# dtg Freejet vs brother



## stchnzdsgn (Sep 11, 2009)

Looked at several machines out there, down to Brother and Freejet. I see a lot of reviews on brother Great machine a workhorse but ink cost. The Freejet 330tx. not a lot of reviews or comments on this machine. Do like the wet capping system. Any reviews out there


----------



## LISportstore (Sep 16, 2013)

I have the 330tx freejet, I really like my machine
I print part time so my machine sits for days and I have know problems. Start up after sitting is about 15 minutes, any questions I have the techs answer me fast and spend time with me on the phone or Skype. It a very good machine depends on how much work your going to do. By the way it's not the fastest but not very slow. Good luck and I'll answer any questions you have. 

Sent from my SM-N920V using T-Shirt Forums


----------



## GreatWhiteHope (Apr 29, 2010)

LISportstore said:


> I have the 330tx freejet, I really like my machine
> I print part time so my machine sits for days and I have know problems. Start up after sitting is about 15 minutes, any questions I have the techs answer me fast and spend time with me on the phone or Skype. It a very good machine depends on how much work your going to do. By the way it's not the fastest but not very slow. Good luck and I'll answer any questions you have.
> 
> Sent from my SM-N920V using T-Shirt Forums


Dean makes a good point regarding how often he uses his dtg printer.
At this point, you should be considering several key factors and determining which ones are most important to you.

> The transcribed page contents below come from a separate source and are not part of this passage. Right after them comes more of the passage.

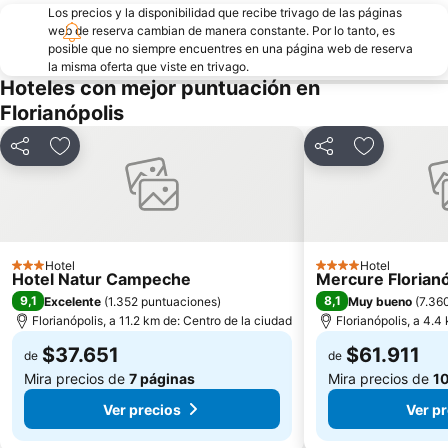
Los precios y la disponibilidad que recibe trivago de las páginas
Fortaleza Santo Antônio de Ratones
de Palmas
web de reserva cambian de manera constante. Por lo tanto, es
posible que no siempre encuentres en una página web de reserva
Cruz e Souza Palace
Retiro dos Padres
la misma oferta que viste en trivago.
Naufragados
Estaleirinho
Hoteles con mejor puntuación en
Florianópolis
XV de Novembro Square
Compartir
Agregar a favoritos
Compartir
Agregar a 
Hotel
Hotel
3 Estrellas
4 Estrellas
Hotel Natur Campeche
Mercure Florianó
9,1
8,1
Excelente
(
1.352 puntuaciones
)
Muy bueno
(
7.36
Florianópolis, a 11.2 km de: Centro de la ciudad
Florianópolis, a 4.4
$37.651
$61.911
de
de
Mira precios de
7 páginas
Mira precios de
10
Ver precios
Ver p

From all I have read, heard and spoke about over several years in the industry, these are the key points to consider:

Reliability
Maintenance
Ink Cost / cost-per-shirt (both dark and light)
Performance
Ease of Use
Quality of Print

Just like a car, any dtg printer can get you from point A (graphic) to point B (image on shirt). The make or break IMHO is will the client be happy with the product you delivered and are you getting paid accordingly for ALL of your efforts.

Ideal situation in owning a dtg printer: a machine you can go to at any time and with minimal effort and maintenance will produce a product that you can sell effortlessly.

BoL in your decision making.


----------